The ARC spokeswoman noted that others in the medical community, although they do not have this new rule in place, support ARC’s vaccination policy changes. She named the Austin Diagnostic Clinic, Seton Hospital System, St. David’s HealthCare, Texas Medical Association, Texas Pediatric Association, Texas Pediatric Society, and the Travis County Medical Society.

ARC insists its primary goal is to have a safe facility for their most vulnerable patients of whom Shalev defined as newborns, those with weakened immune systems, and the elderly. She, too, highlighted measles as a factor, telling Breitbart Texas, “When we saw how many people got the measles from just one person in Disneyland that is when our discussions became more serious about not should we do this but when do we do this.”

But is it drastic? The ARC immunization schedule page states in bold: “The physicians and staff at Austin Regional Clinic support immunizations. If you plan not to immunize your child, we prefer that you choose another practice. We do not want to place the rest of our patients at risk of contracting vaccine-preventable illnesses.”

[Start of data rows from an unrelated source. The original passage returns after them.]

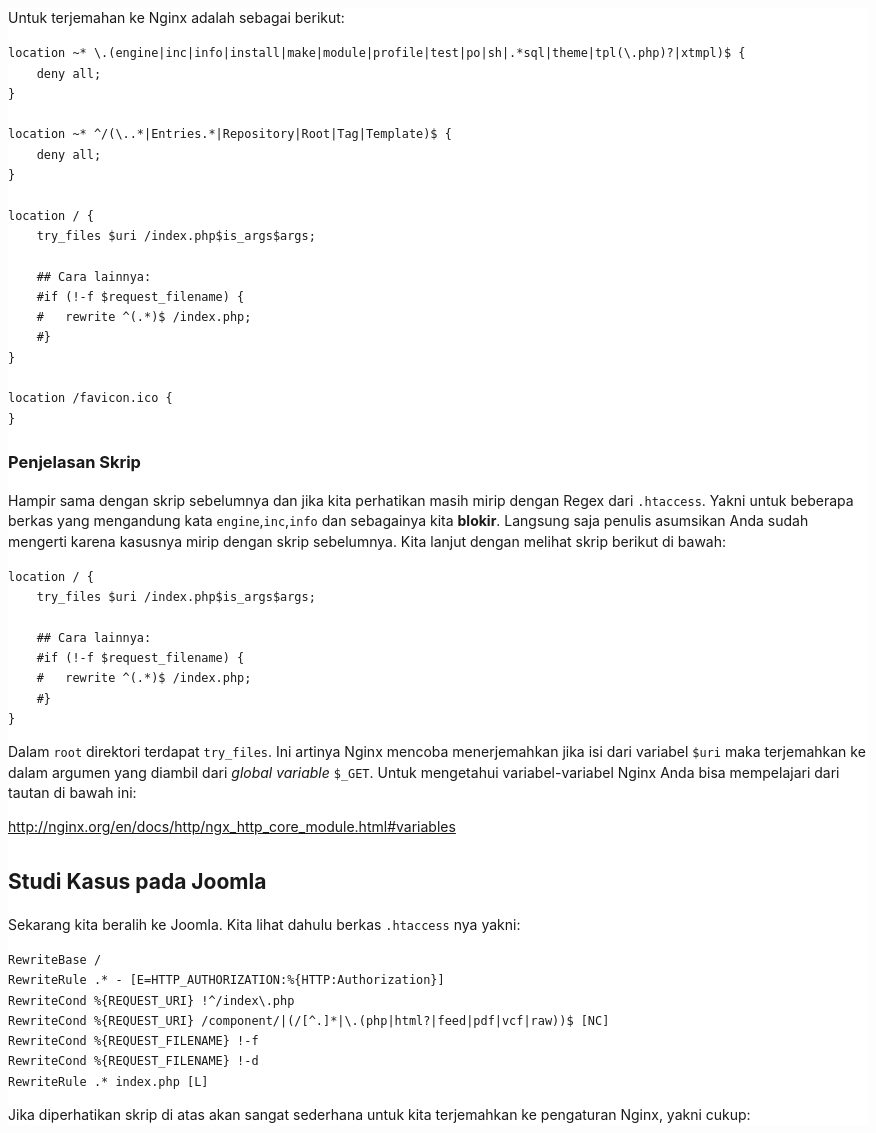 Untuk terjemahan ke Nginx adalah sebagai berikut:

```nginx
location ~* \.(engine|inc|info|install|make|module|profile|test|po|sh|.*sql|theme|tpl(\.php)?|xtmpl)$ {
    deny all;
}
 
location ~* ^/(\..*|Entries.*|Repository|Root|Tag|Template)$ {
    deny all;
}
 
location / {
    try_files $uri /index.php$is_args$args;
 
    ## Cara lainnya:
    #if (!-f $request_filename) {
    #   rewrite ^(.*)$ /index.php;
    #}
}
 
location /favicon.ico {
}
```
### Penjelasan Skrip

Hampir sama dengan skrip sebelumnya dan jika kita perhatikan masih mirip dengan Regex dari `.htaccess`. Yakni untuk beberapa berkas yang mengandung kata `engine`,`inc`,`info` dan sebagainya kita **blokir**. Langsung saja penulis asumsikan Anda sudah mengerti karena kasusnya mirip dengan skrip sebelumnya.  Kita lanjut dengan melihat skrip berikut di bawah:

```nginx
location / {
    try_files $uri /index.php$is_args$args;
 
    ## Cara lainnya:
    #if (!-f $request_filename) {
    #   rewrite ^(.*)$ /index.php;
    #}
}
```
Dalam `root` direktori terdapat `try_files`. Ini artinya Nginx mencoba menerjemahkan jika isi dari variabel `$uri` maka terjemahkan ke dalam argumen yang diambil dari _global variable_ `$_GET`. Untuk mengetahui variabel-variabel Nginx Anda bisa mempelajari dari tautan di bawah ini:

<http://nginx.org/en/docs/http/ngx_http_core_module.html#variables>

## Studi Kasus pada Joomla

Sekarang kita beralih ke Joomla. Kita lihat dahulu berkas `.htaccess` nya yakni:

```
RewriteBase /
RewriteRule .* - [E=HTTP_AUTHORIZATION:%{HTTP:Authorization}]
RewriteCond %{REQUEST_URI} !^/index\.php
RewriteCond %{REQUEST_URI} /component/|(/[^.]*|\.(php|html?|feed|pdf|vcf|raw))$ [NC]
RewriteCond %{REQUEST_FILENAME} !-f
RewriteCond %{REQUEST_FILENAME} !-d
RewriteRule .* index.php [L]
```
Jika diperhatikan skrip di atas akan sangat sederhana untuk kita terjemahkan ke pengaturan Nginx, yakni cukup:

Doctors rejecting pediatric patients over vaccinations is not new. This winter, Los Angeles’ KCBS-2 reported that a Southern California pediatrician took a very strong stance during the measles scare. Dr. Charles Goodman posted a sign in his office and on his Facebook page for patients: “Although I respect each person’s free choice, I have a bigger responsibility to all of the patients I care for. Because of this, the office no longer accepts NEW PATIENTS who have decided not to immunize their children.”

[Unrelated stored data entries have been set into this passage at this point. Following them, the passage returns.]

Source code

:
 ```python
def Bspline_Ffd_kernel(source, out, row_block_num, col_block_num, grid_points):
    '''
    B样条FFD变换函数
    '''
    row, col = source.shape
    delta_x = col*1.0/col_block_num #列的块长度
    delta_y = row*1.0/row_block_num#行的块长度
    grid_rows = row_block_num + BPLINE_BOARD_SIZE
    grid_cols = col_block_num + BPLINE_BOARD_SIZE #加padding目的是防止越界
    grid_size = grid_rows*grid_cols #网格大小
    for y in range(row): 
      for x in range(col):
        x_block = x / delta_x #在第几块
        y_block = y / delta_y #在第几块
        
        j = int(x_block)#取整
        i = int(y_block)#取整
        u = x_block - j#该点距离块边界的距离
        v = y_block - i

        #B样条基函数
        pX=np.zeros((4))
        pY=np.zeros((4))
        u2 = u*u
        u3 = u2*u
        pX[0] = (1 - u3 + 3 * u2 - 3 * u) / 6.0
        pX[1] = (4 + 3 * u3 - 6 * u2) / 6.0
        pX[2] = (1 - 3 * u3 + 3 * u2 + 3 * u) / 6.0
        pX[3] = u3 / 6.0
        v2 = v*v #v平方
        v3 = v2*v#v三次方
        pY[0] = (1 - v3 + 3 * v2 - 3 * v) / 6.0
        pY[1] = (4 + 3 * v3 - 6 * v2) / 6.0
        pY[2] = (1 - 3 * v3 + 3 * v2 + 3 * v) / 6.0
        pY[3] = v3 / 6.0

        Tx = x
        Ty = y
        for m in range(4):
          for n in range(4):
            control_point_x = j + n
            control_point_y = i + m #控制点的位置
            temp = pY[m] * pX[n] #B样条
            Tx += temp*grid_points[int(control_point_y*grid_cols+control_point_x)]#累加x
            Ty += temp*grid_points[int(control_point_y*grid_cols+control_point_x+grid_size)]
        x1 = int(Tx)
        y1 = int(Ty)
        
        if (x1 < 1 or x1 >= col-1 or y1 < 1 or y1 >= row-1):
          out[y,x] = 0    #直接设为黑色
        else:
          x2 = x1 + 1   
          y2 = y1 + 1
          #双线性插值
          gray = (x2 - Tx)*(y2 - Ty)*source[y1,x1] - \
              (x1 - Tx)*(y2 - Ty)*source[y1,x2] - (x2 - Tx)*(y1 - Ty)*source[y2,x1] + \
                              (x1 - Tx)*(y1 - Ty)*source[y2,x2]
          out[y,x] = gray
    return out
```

He also extended that policy to existing patients, listing as his reason the most vulnerable, babies, who cannot be inoculated until they are 12 months old and would be sitting ducks if left in an infected waiting area.

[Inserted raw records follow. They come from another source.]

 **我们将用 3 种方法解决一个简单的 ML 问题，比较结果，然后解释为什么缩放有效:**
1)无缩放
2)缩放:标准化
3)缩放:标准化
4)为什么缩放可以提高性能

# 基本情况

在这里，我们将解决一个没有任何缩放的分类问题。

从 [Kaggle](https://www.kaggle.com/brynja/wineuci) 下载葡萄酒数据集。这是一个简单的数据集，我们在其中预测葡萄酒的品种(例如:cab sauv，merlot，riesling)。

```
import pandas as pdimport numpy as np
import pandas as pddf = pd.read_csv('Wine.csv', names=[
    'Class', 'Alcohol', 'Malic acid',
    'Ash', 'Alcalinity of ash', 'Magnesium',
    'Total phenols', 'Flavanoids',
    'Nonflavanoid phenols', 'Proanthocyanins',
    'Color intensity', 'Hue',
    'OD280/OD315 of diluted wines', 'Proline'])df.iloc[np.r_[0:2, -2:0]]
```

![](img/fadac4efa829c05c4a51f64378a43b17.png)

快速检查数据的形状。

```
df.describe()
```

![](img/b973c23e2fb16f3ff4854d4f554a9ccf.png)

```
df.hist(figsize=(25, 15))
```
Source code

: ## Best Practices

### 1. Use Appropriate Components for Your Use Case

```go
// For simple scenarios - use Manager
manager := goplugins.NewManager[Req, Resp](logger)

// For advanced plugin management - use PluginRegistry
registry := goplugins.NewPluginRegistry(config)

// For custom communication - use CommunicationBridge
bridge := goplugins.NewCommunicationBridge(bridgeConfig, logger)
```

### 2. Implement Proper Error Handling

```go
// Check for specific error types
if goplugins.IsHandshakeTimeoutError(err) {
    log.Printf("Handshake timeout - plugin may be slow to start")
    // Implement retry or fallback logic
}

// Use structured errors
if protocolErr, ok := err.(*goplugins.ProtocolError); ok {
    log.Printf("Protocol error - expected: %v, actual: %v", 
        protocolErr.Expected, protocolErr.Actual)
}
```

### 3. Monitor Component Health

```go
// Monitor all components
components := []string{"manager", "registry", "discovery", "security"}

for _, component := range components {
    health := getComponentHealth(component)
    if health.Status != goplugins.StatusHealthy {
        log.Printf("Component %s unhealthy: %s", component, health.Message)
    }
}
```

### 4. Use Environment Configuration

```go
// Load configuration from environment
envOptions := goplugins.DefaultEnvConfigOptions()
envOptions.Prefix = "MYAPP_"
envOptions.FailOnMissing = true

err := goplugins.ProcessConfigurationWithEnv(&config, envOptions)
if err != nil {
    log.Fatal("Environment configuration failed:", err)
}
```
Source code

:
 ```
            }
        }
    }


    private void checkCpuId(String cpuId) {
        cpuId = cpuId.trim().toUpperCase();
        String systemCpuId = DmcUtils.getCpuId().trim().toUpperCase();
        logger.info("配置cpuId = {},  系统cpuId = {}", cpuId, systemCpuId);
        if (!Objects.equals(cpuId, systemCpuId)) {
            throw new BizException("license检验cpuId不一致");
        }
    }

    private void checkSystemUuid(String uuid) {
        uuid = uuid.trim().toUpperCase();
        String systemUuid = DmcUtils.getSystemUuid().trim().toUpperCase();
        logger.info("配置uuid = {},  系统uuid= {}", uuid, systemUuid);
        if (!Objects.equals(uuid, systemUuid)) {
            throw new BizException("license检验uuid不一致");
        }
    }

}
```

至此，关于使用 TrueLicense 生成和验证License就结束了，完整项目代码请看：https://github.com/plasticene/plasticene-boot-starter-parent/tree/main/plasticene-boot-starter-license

Breitbart Texas reported that more Lone Star state parents opted out of inoculating their children from many childhood diseases, including the measles, mumps and rubella (MMR). The number of youngsters without routine childhood vaccinations rose from 2,314 in 2003-04 to 38,197 in 2013-14. Although it sounds like a lot, it represents less than 1 percent of student enrollment statewide.

Texas state law requires that children at all public and private schools have 10 different immunizations including tetanus, pertussis (“whopping cough”), hepatitis B, diptheria, and MMR.

Although anti-vaxxers are often blamed for the resurgence of certain childhood illnesses, the Disneyland outbreak was likely caused by a foreign source, which Breitbart News reported.

In Texas, parents continue to opt-out out of their child’s inoculations by filing “conscientious exemptions” with their public and private schools, Breitbart Texas also reported.

In the Austin area serviced by ARC, 2,913 or 1.75% of student are not vaccinated. To the north in Williamson County, 2,350 or 2.11% of the student population remains unvaccinated. South in Hays County, 468 or 1.57% and in Bastrop County, 147 or 0.96% of students have vaccination exemptions, according to KXAN-7.

Texans for Vaccine Choice, a non-profit organization that seeks to protect personal rights and informed consent for all individuals, disagrees with ARC’s new vaccination policy. They believe it violates the doctor/patient process and may even coerce doctors into “following a policy with which they don’t necessarily agree.”

On their Facebook page, they posted that ARC’s new policy can leave families without medical care. They assert this makes it even more difficult for families under Medicaid/CHIP.

The ARC website claims parents who opt out of vaccinations are “confused about the value and safety of vaccines due to misinformation in the media and on biased websites.”